# Opinions needed



## gmacted (Jan 18, 2006)

I would like to get everyones opinion on what I should do. I created a "creature crate" this year using an EFX-TEK prop-1 controller and an AP-8 sound board. Here is a link to some videos of the completed project. I'm contemplating doing one of the following:

1) Keep the prop the way it is and use it again next year.
2) Try and sell the prop and use the proceeds to built a new and different prop for next year. If I do this, how much do you think I should sell it for?
3) Dismantle the prop and use the guts to make a new prop for next year.

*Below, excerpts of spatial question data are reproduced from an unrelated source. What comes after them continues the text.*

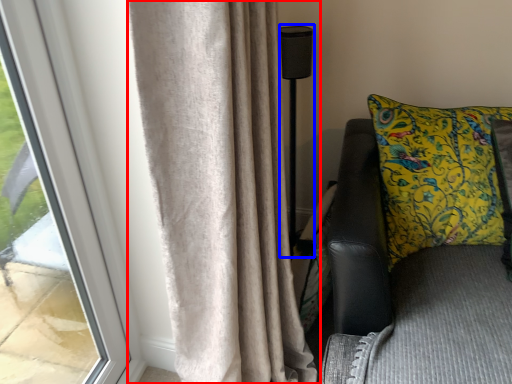
Question: Which of the following is the closest to the observer, curtain (highlighted by a red box) or lamp (highlighted by a blue box)?

Choices:
 (A) curtain
 (B) lamp

Answer: (A)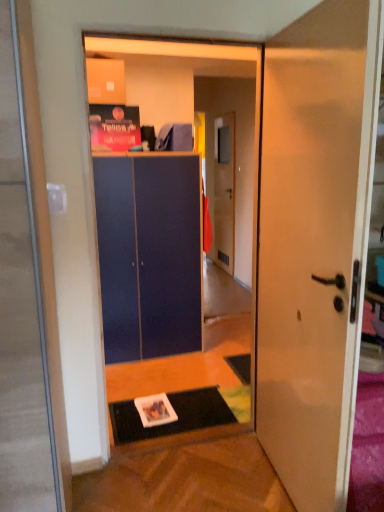
This screenshot has width=384, height=512. In order to click on blank space situated above black rubber doormat at lower center (from a real-world perspective) in this screenshot , I will do pyautogui.click(x=169, y=408).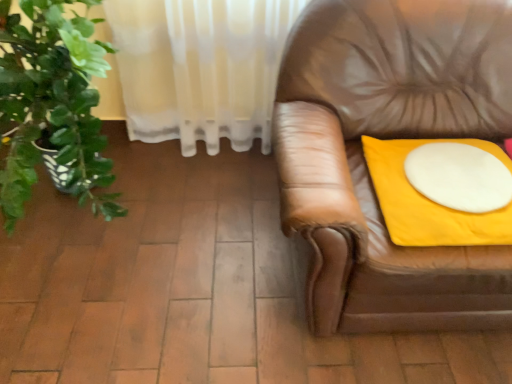
Image resolution: width=512 pixels, height=384 pixels. Describe the element at coordinates (459, 176) in the screenshot. I see `white matte round table at right` at that location.

Locate an element on the screen. Image resolution: width=512 pixels, height=384 pixels. white matte round table at right is located at coordinates (459, 176).

Where is `yellow fabric cushion at right`? yellow fabric cushion at right is located at coordinates (442, 190).

This screenshot has height=384, width=512. Describe the element at coordinates (442, 190) in the screenshot. I see `yellow fabric cushion at right` at that location.

Locate an element on the screen. This screenshot has width=512, height=384. white matte round table at right is located at coordinates (459, 176).

Does white matte round table at right appear on the right side of yellow fabric cushion at right?

Correct, you'll find white matte round table at right to the right of yellow fabric cushion at right.

Considering the relative positions of white matte round table at right and yellow fabric cushion at right in the image provided, is white matte round table at right in front of yellow fabric cushion at right?

No, white matte round table at right is further to the viewer.

Which point is more forward, (x=490, y=179) or (x=503, y=156)?

Point (x=490, y=179)

From the picture: From the image's perspective, which is below, white matte round table at right or yellow fabric cushion at right?

yellow fabric cushion at right is shown below in the image.

Based on the photo, from a real-world perspective, is white matte round table at right located higher than yellow fabric cushion at right?

Correct, in the physical world, white matte round table at right is higher than yellow fabric cushion at right.

Which object is wider, white matte round table at right or yellow fabric cushion at right?

With larger width is yellow fabric cushion at right.

Considering the relative sizes of white matte round table at right and yellow fabric cushion at right in the image provided, is white matte round table at right taller than yellow fabric cushion at right?

No.

Considering the sizes of white matte round table at right and yellow fabric cushion at right in the image, is white matte round table at right bigger or smaller than yellow fabric cushion at right?

Clearly, white matte round table at right is smaller in size than yellow fabric cushion at right.

Would you say white matte round table at right is inside or outside yellow fabric cushion at right?

white matte round table at right is contained in yellow fabric cushion at right.

Are white matte round table at right and yellow fabric cushion at right located far from each other?

Actually, white matte round table at right and yellow fabric cushion at right are a little close together.

Is white matte round table at right oriented away from yellow fabric cushion at right?

Absolutely, white matte round table at right is directed away from yellow fabric cushion at right.

How different are the orientations of white matte round table at right and yellow fabric cushion at right in degrees?

They differ by 0.00029 degrees in their facing directions.

How much distance is there between white matte round table at right and yellow fabric cushion at right?

white matte round table at right is 0.98 inches from yellow fabric cushion at right.

Find the location of a particular element. blanket lying on the left of white matte round table at right is located at coordinates (442, 190).

Can you confirm if yellow fabric cushion at right is positioned to the left of white matte round table at right?

Yes, yellow fabric cushion at right is to the left of white matte round table at right.

Is yellow fabric cushion at right closer to the viewer compared to white matte round table at right?

Yes, yellow fabric cushion at right is closer to the camera.

Which is closer to the camera, (400, 229) or (456, 168)?

The point (400, 229) is in front.

From the image's perspective, between yellow fabric cushion at right and white matte round table at right, who is located below?

yellow fabric cushion at right.

From a real-world perspective, is yellow fabric cushion at right located beneath white matte round table at right?

Yes, from a real-world perspective, yellow fabric cushion at right is beneath white matte round table at right.

Considering the relative sizes of yellow fabric cushion at right and white matte round table at right in the image provided, is yellow fabric cushion at right wider than white matte round table at right?

Yes.

Considering the sizes of objects yellow fabric cushion at right and white matte round table at right in the image provided, who is shorter, yellow fabric cushion at right or white matte round table at right?

Standing shorter between the two is white matte round table at right.

In the scene shown: Does yellow fabric cushion at right have a larger size compared to white matte round table at right?

Yes, yellow fabric cushion at right is bigger than white matte round table at right.

Do you think yellow fabric cushion at right is within white matte round table at right, or outside of it?

yellow fabric cushion at right is not inside white matte round table at right, it's outside.

Is the surface of yellow fabric cushion at right in direct contact with white matte round table at right?

Yes, yellow fabric cushion at right is right next to white matte round table at right and making contact.

Is yellow fabric cushion at right oriented towards white matte round table at right?

No, yellow fabric cushion at right is not oriented towards white matte round table at right.

At what (x,y) coordinates should I click in order to perform the action: click on round table above the yellow fabric cushion at right (from the image's perspective). Please return your answer as a coordinate pair (x, y). The width and height of the screenshot is (512, 384). Looking at the image, I should click on (459, 176).

The image size is (512, 384). I want to click on round table to the right of yellow fabric cushion at right, so click(x=459, y=176).

In order to click on blanket that is below the white matte round table at right (from the image's perspective) in this screenshot , I will do `click(442, 190)`.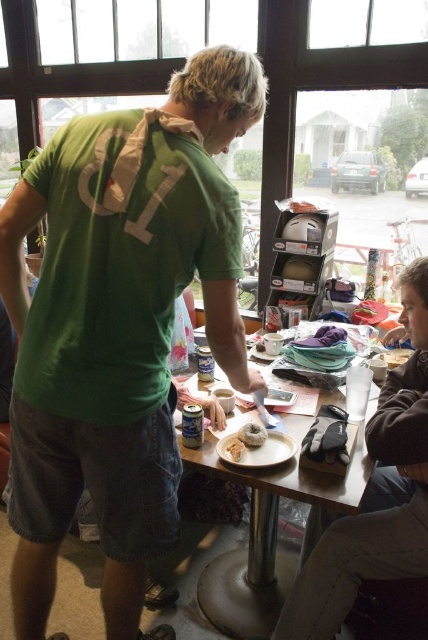
From the picture: You are a barista who needs to place a 15 inch wide tray on the table between the brown fuzzy sweater at lower right and the soft white bread at table center. Can the tray fit in that space?

The distance between the brown fuzzy sweater at lower right and the soft white bread at table center is 16.40 inches. Since the tray is 15 inches wide, it can fit in the space between them.

You are a customer at the cafe and want to place your phone on the table without it sliding off. Considering the brown fuzzy sweater at lower right and the white fluffy donut at center, which item should you place the phone next to for stability?

The brown fuzzy sweater at lower right has a greater height compared to the white fluffy donut at center, so placing the phone next to the brown fuzzy sweater at lower right would provide a more stable and elevated surface to prevent it from sliding off.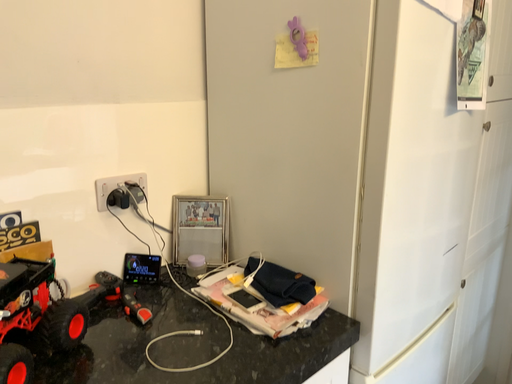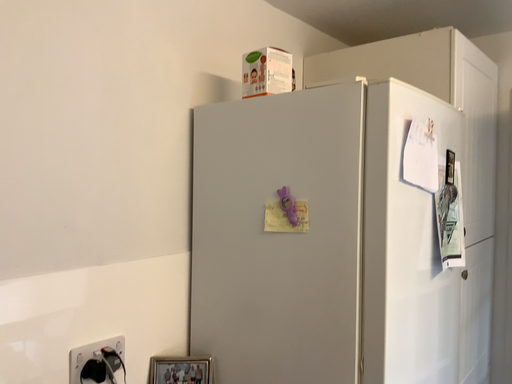
Question: How did the camera likely rotate when shooting the video?

Choices:
 (A) rotated upward
 (B) rotated downward

Answer: (A)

There are advantages and disadvantages to each option. The disadvantages to option 1 is that everyone has already seen this prop and if I use it next year, the prop won't have that "surprise" factor. The advantage of option 2 is someone else will have the joy of having and using this prop. The advantage of option 3 is the cost of next years prop will be much less since I will be able to re-use many of the components.

One cool thing that happened on Halloween is that one of the parents asked me if the crate was a reference to "Creep Show", which it was. I really appreciated their attention to the details and rewarded them with a piece of candy.

What do you think I should do?


----------



## Smelly-Skelly (Sep 29, 2006)

How about this for an idea, take the guts out, use it in something else but still have the crate on display. If everyone that saw it this year knows about it, they will keep their distance. If you place it correctly, they will keep their distance within range of something else that will scare them.

I did this last year when I was a prop on our porch to scare everyone the before. The older kids knew what I did the year before and were on the look out for me on the porch. I used the same clothes, but filled them with expanding foam and laid it out on a table like a body. They stopped dead in their tracks when they saw it.

To their suprise, I cam up from behind them in a differenct costume and scared the heck out of them. Now they really don't know if I am coming or going!!!


----------



## Long_Tom (Oct 7, 2006)

LOL! I was going to say the exact same thing as Smelly-Skelly. I have a life size ghost puppet on a chest harness that I've worn for two years now. I think next year it is going on static display somewhere prominent, and I'll get the ToT's from behind while they are giving the ghost a wide berth.


----------